Rz. 24
Nach der widerlegbaren Vermutung des § 2108 Abs. 2 S. 1 BGB ist die Nacherbenanwartschaft im Zweifel vererblich. Sie geht also, sofern ein gegenteiliger Wille des Erblassers nicht feststellbar ist, auf die – gesetzlichen oder testamentarischen – Erben des Nacherben über, wenn dieser zwischen dem Erbfall und dem Eintritt des Nacherbfalls verstirbt (Einzelheiten bei § 2108 BGB). Das Anwartschaftsrecht des Nacherben ist darüber hinaus nach wohl einhelliger, zwischenzeitlich gewohnheitsrechtlich anerkannter Auffassung übertragbar. Der Erblasser, dessen Willen die Übertragung regelmäßig nicht entsprechen wird, kann die Übertragbarkeit des Nacherbenanwartschaftsrechts jedoch in der letztwilligen Verfügung ausschließen; vgl. nur §§ 413, 399 BGB. Dies kann auch eingeschränkt geschehen.
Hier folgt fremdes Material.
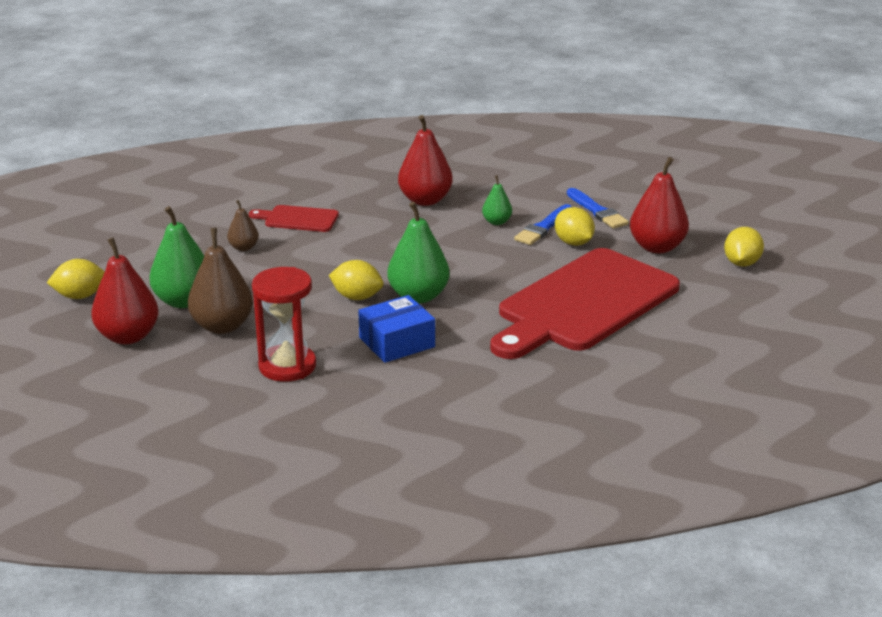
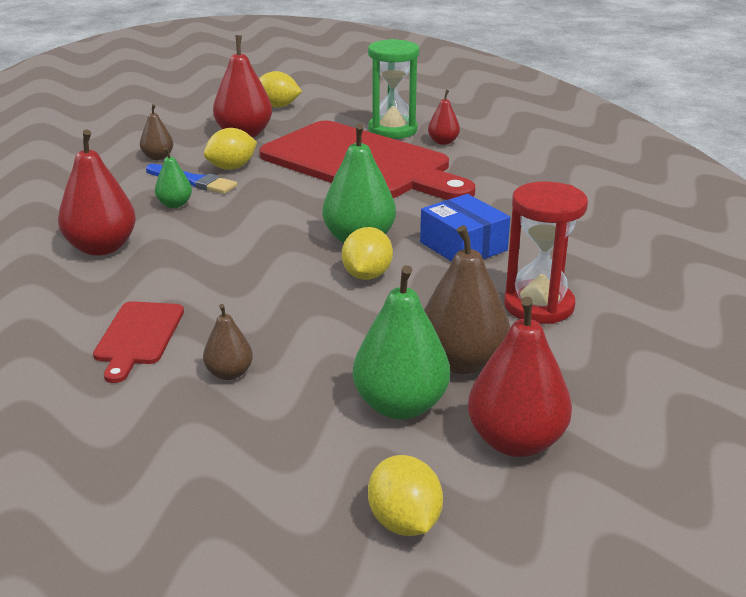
camera: 95 degrees left, 0 degrees up
blue brush [567,188,629,229] -> brown pear [140,104,173,160]
none -> green hourglass [368,39,419,139]
none -> red pear [428,90,460,145]

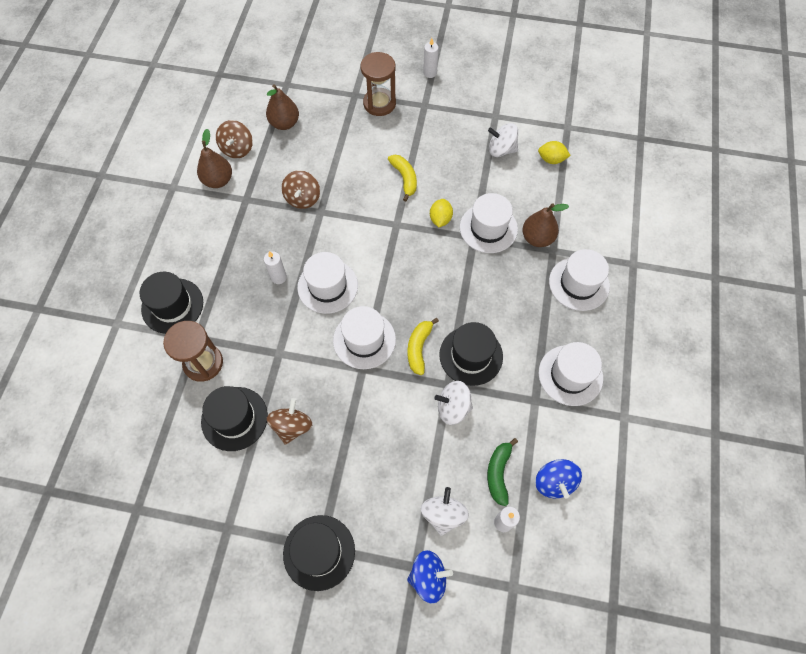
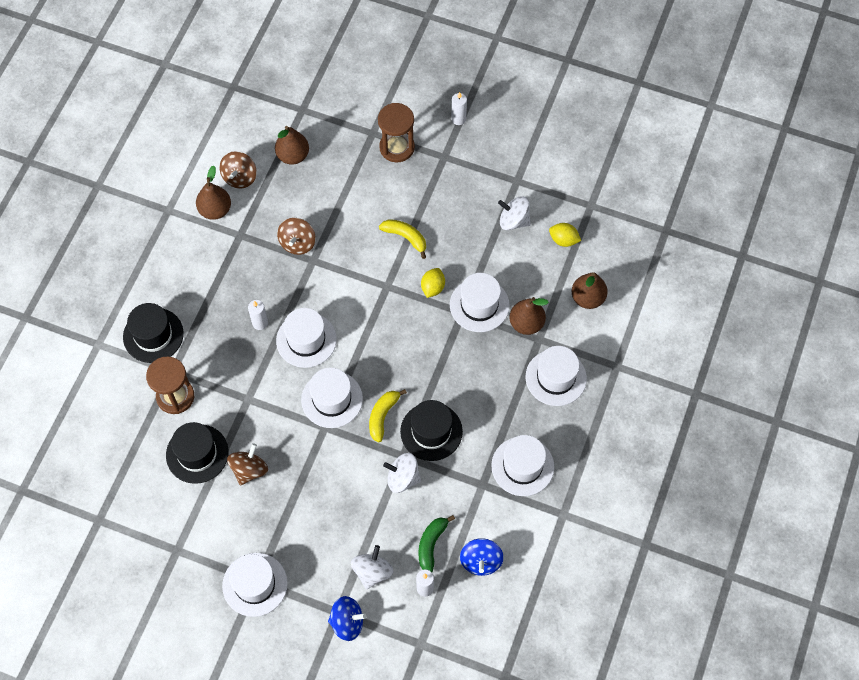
camera: 10 degrees right, 0 degrees up
black hat [283,515,355,591] -> white hat [222,553,288,617]
yellow banana [388,155,417,202] -> yellow banana turned 45 degrees counterclockwise [379,219,426,259]
none -> brown pear [572,272,608,309]

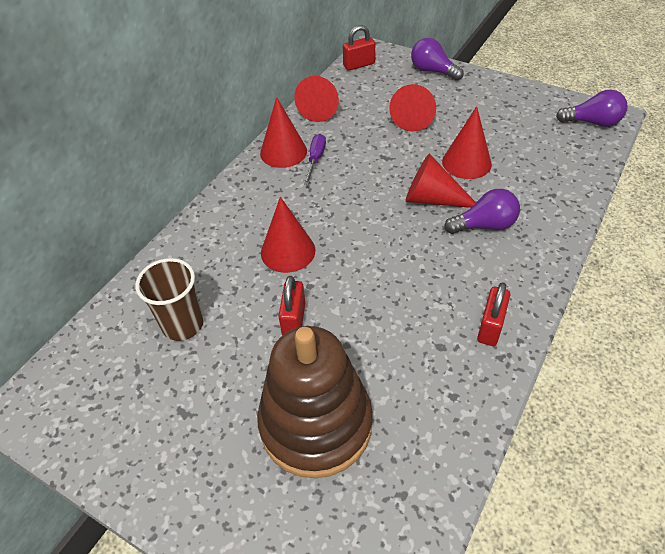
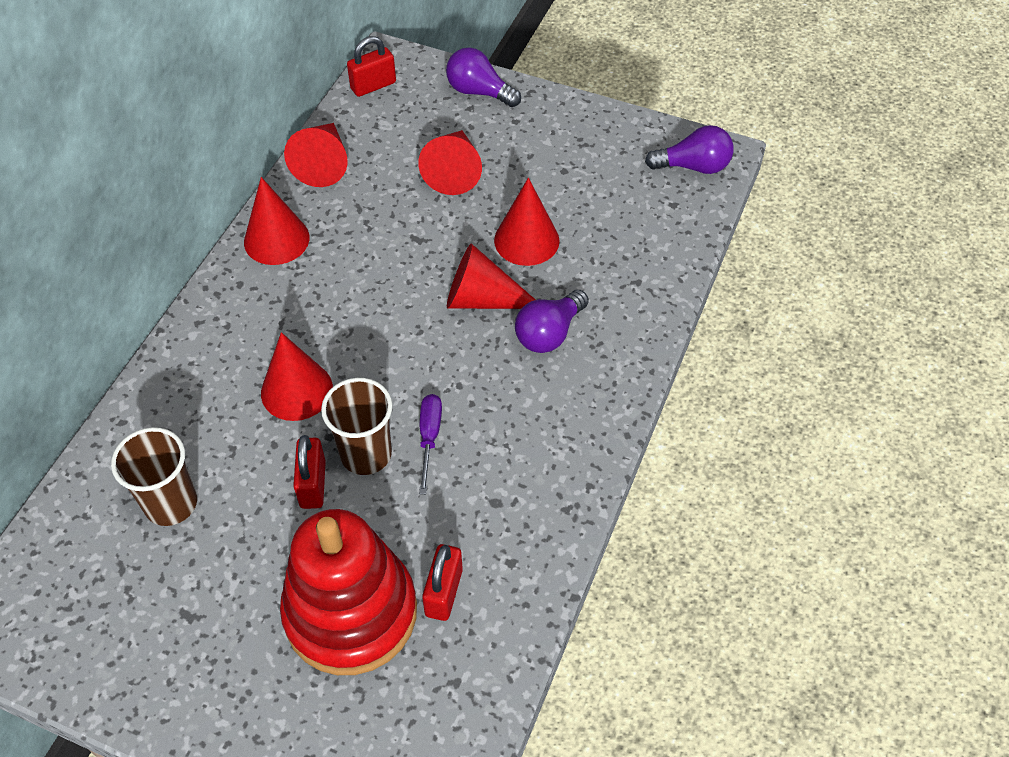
camera: 10 degrees left, 5 degrees up
brown stacking toy [257,326,373,478] -> red stacking toy [280,509,417,675]
purple screwdriver [304,134,326,185] -> purple screwdriver moved to [419,394,442,494]
purple light bulb [444,189,520,234] -> purple light bulb turned 150 degrees clockwise [515,290,589,353]
red padlock [477,282,510,346] -> red padlock moved to [422,544,463,621]
none -> brown cup [321,378,393,475]

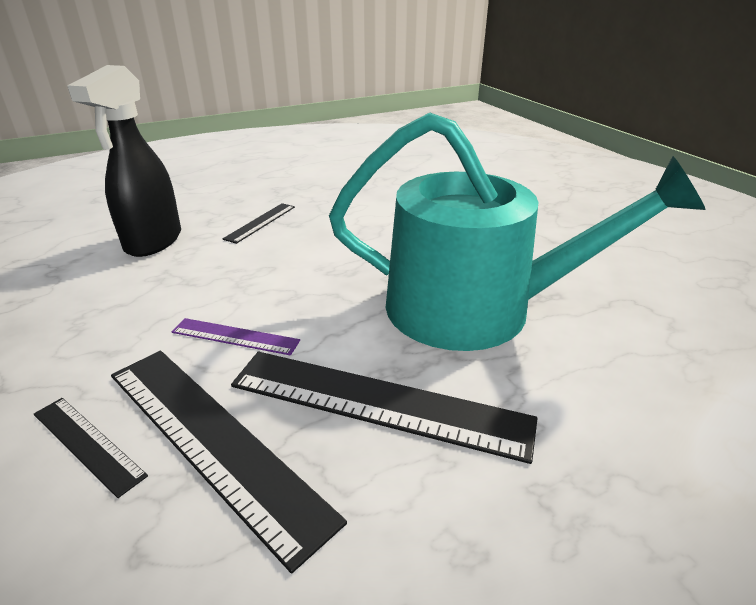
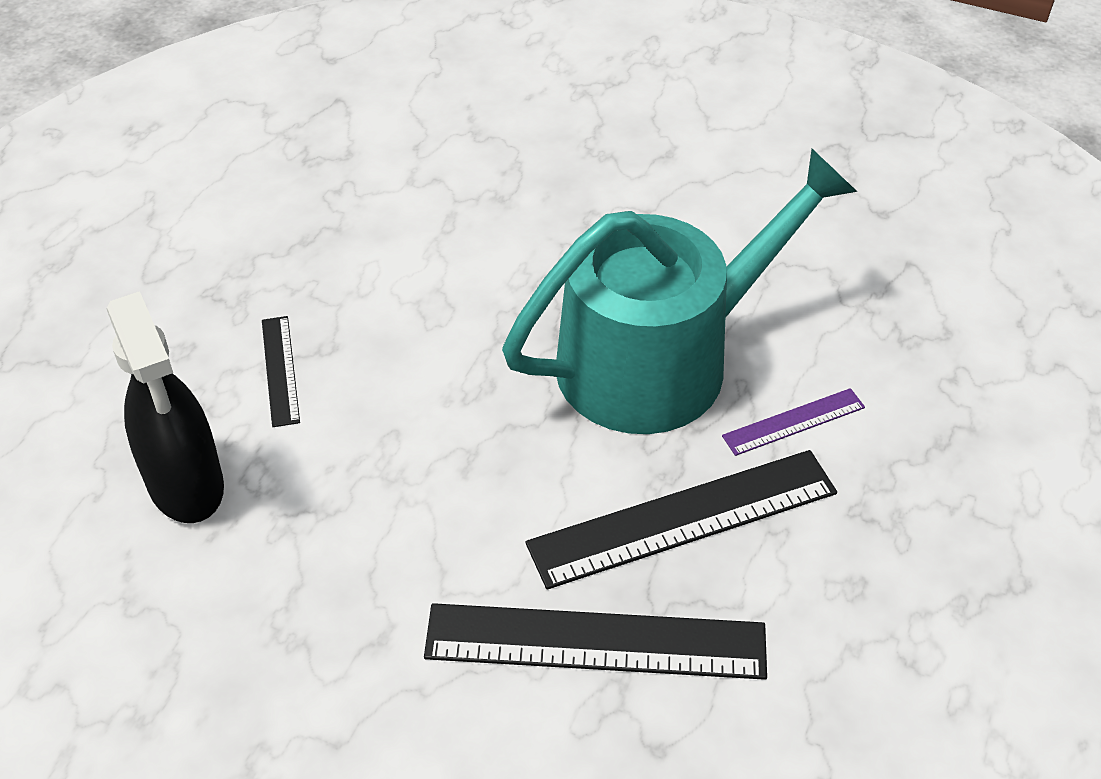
camera: 40 degrees left, 15 degrees up
black ruler [34,398,148,498] -> none
purple ruler [171,318,300,355] -> purple ruler moved to [722,388,865,456]

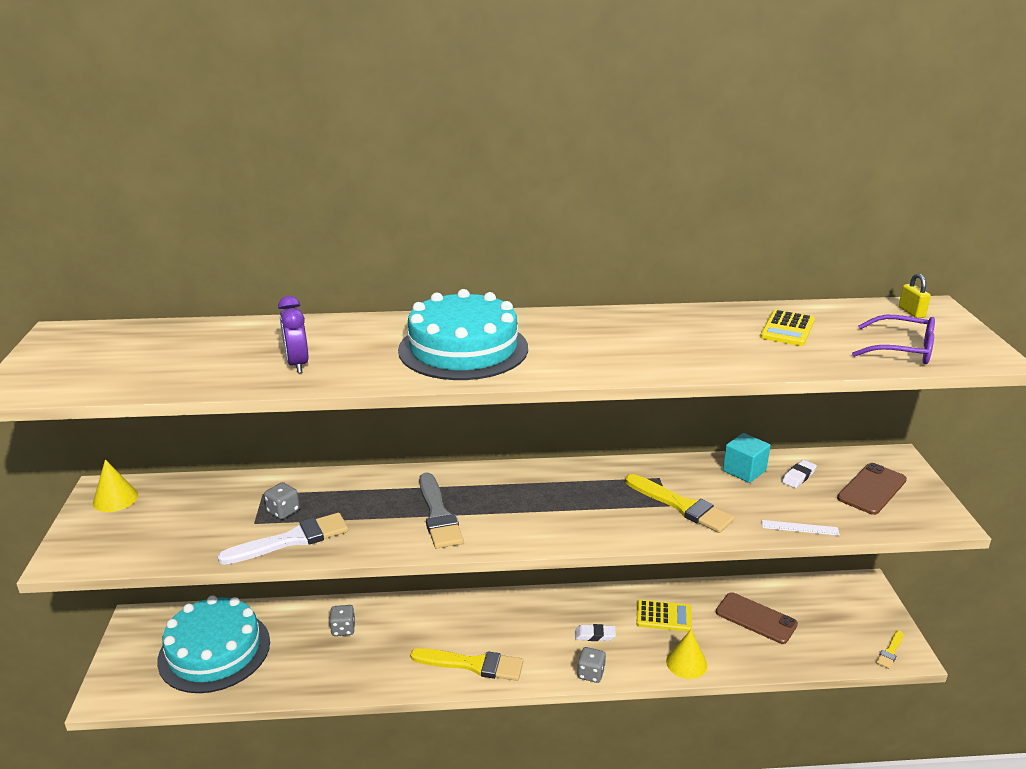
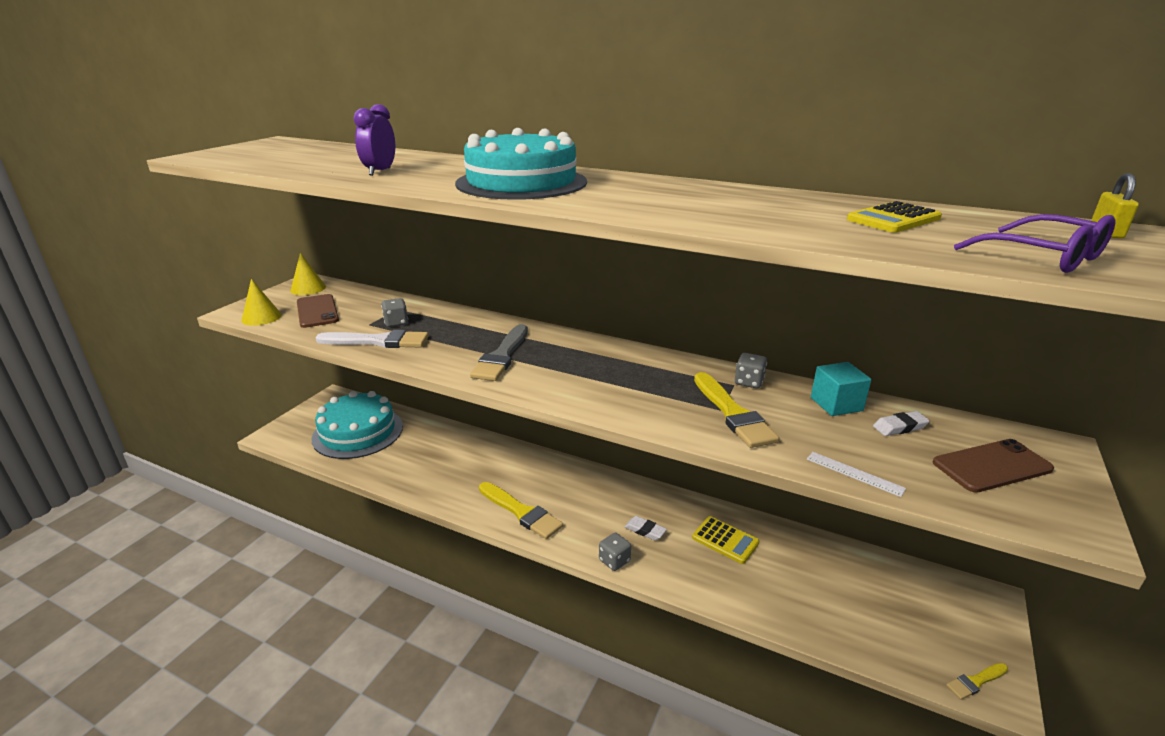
camera: 30 degrees right, 0 degrees up
grey dice [329,605,355,636] -> grey dice moved to [735,353,767,388]
yellow cone [666,630,707,679] -> yellow cone moved to [241,279,282,326]
brown phone [716,592,798,644] -> brown phone moved to [297,294,339,328]

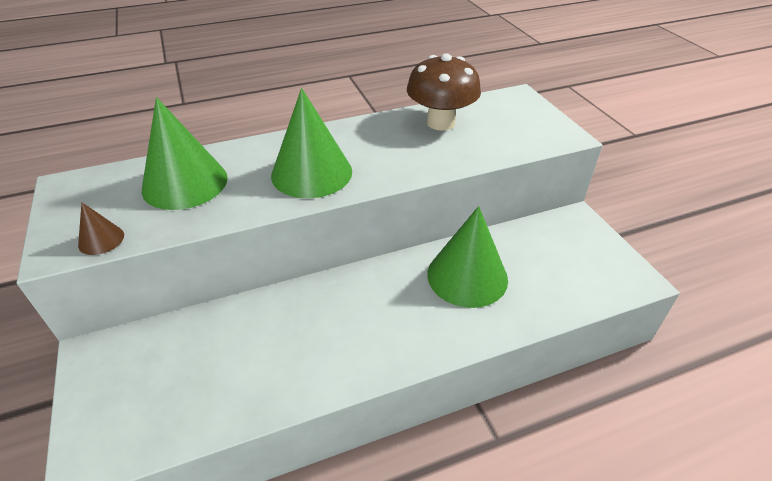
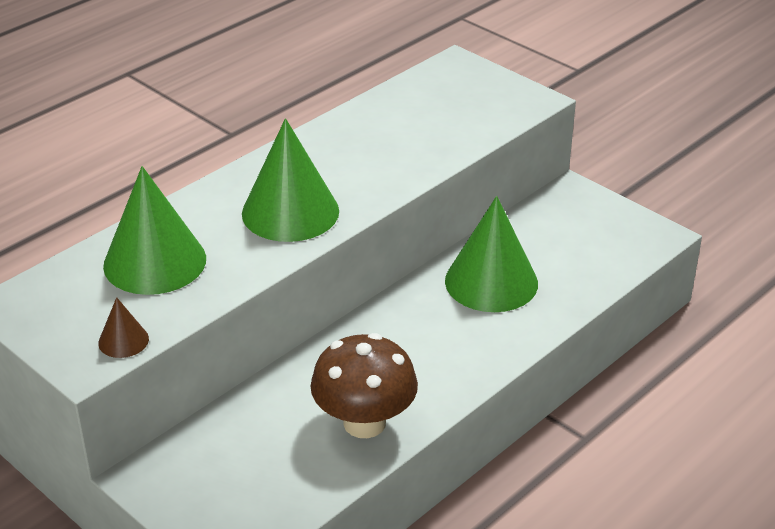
camera: 25 degrees left, 5 degrees down
brown mushroom [407,53,481,131] -> brown mushroom moved to [310,333,418,438]

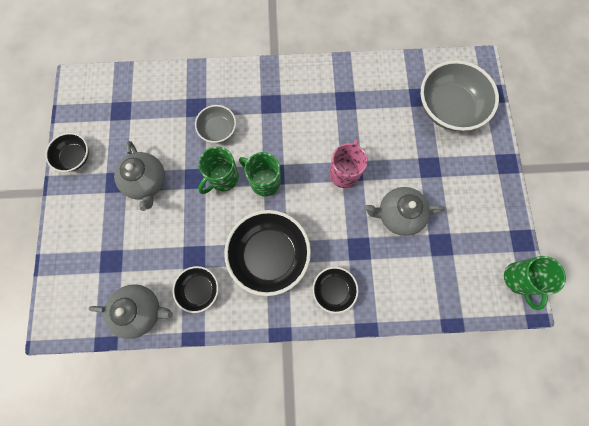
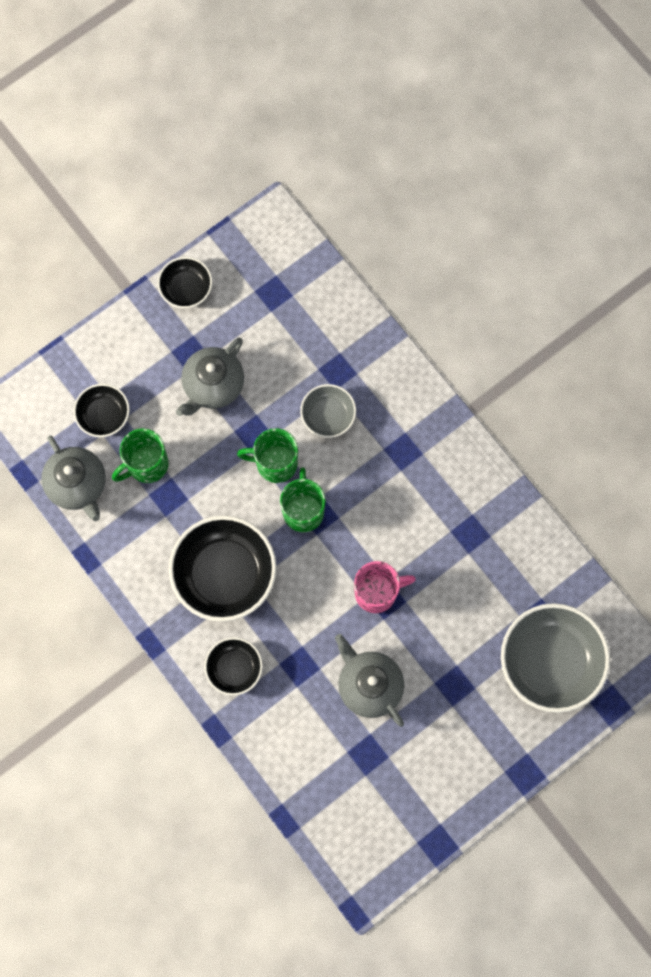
camera: 55 degrees right, 0 degrees up
black bowl [173,266,219,313] -> black bowl moved to [74,384,130,437]
green mug [504,256,566,310] -> green mug moved to [112,428,169,483]

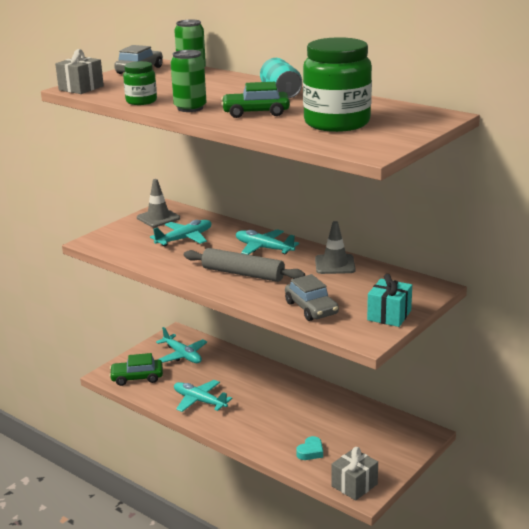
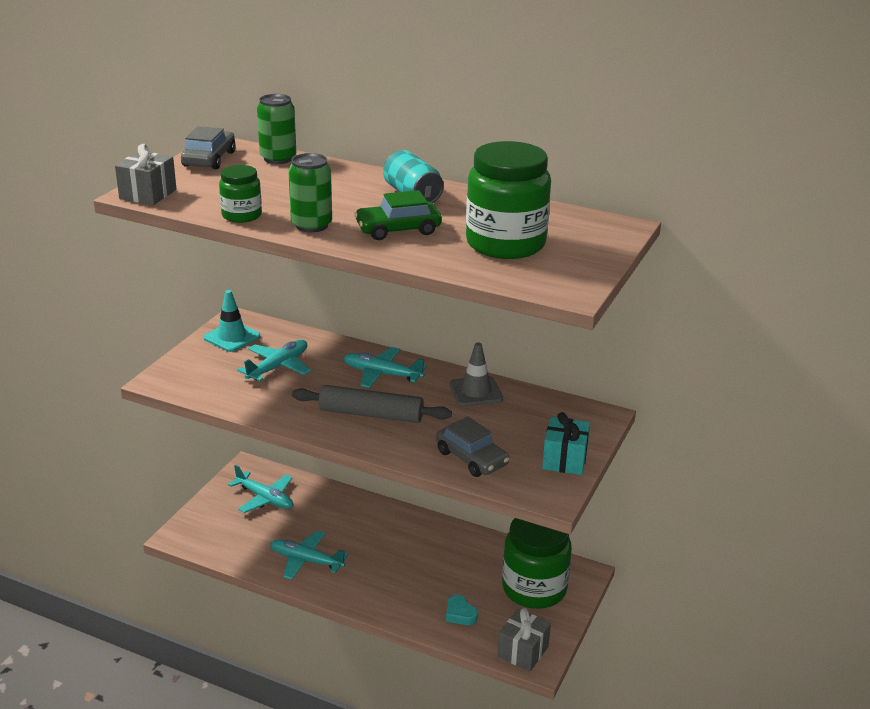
camera: 15 degrees left, 5 degrees up
green car [109,353,163,386] -> none
grey traffic cone [137,179,180,227] -> turquoise traffic cone [204,290,260,352]
turquoise heart [296,436,323,460] -> turquoise heart turned 120 degrees clockwise [446,595,478,625]
none -> green jar [502,518,572,609]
So kann bspw. eine Übertragung des Anwartschaftsrechts auf den Vorerben ausgenommen werden, um diesem die Möglichkeit zu geben, Vollerbe zu werden. Der gem. § 2222 BGB bestellte Nacherbentestamentsvollstrecker ist zur Übertragung des Anwartschaftsrechts nicht befugt.
Rz. 25
Auf die Übertragung des Anwartschaftsrechtes finden die §§ 2033 f., 2371, 2385 BGB entsprechende Anwendung. Die Verfügung über das Anwartschaftsrecht sowie das Verpflichtungsgeschäft zu einer solchen Verfügung bedürfen daher der notariellen Beurkundung. Dies gilt auch für einen Verzicht des Nacherben auf seine Rechte zugunsten des Vorerben, weil dieser i.d.R. als Übertragung des Anwartschaftsrechts auf den Vorerben angesehen werden kann. Dem Mitnacherben steht nach § 2034 BGB ein Vorkaufsrecht auch dann zu, wenn der Käufer selbst der Vorerbe ist. Sind keine Miterben vorhanden oder üben diese ihr Vorkaufsrecht nicht aus, steht dem Vorerben entsprechend § 2034 BGB ein Vorkaufsrecht zu. Die Übertragung des Nacherbenanwartschaftsrechtes beinhaltet zugleich die Annahme der Nacherbschaft (näher § 2142 Rdn 5). Durch die Übertragung des Anwartschaftsrechts tritt der Erwerber unmittelbar in die Rechtsstellung des Nacherben ein und wird daher mit Eintritt des Nacherbfalls ohne weitere Zwischenakte und ohne Durchgangserwerb des Nacherben Inhaber des Nachlasses, nicht jedoch Erbe. Im Erbschein ist nicht der Erwerber, sondern der Nacherbe auszuweisen, weil der Erbschein nur die Rechtslage im Erbfall wiedergibt; überdies würde dadurch die Richtigkeit des Übertragungsgeschäftes bezeugt, was nicht Aufgabe des Erbscheins ist. Der Erwerber ist durch einen auf den Nacherben lautenden Erbschein i.V.m. dem notariell beglaubigten Übertragungsgeschäft auch hinreichend legitimiert. Die dem Nacherben zustehenden Kontroll-, Sicherungs- und Mitwirkungsrechte kann nach Übertragung des Anwartschaftsrechts indessen nur der Erwerber ausüben.
Rz. 26
Auf den Erwerber des Nacherbenanwartschaftsrechtes geht das Recht des Nacherben mit dem Inhalt über, den es vor der Übertragung hatte. Die Rechte eingesetzter Ersatzerben bleiben demnach unberührt. Der Erwerber verliert seine Stellung somit in dem Augenblick an die Ersatznacherben, in dem sie auch der Nacherbe – z.B. durch Vorversterben vor Eintritt des Nacherbfalls – verlieren würde. Der Erwerber erhält daher nur dann eine gesicherte Rechtsposition, wenn er sich auch die Anwartschaft des Ersatznacherben übertragen lässt.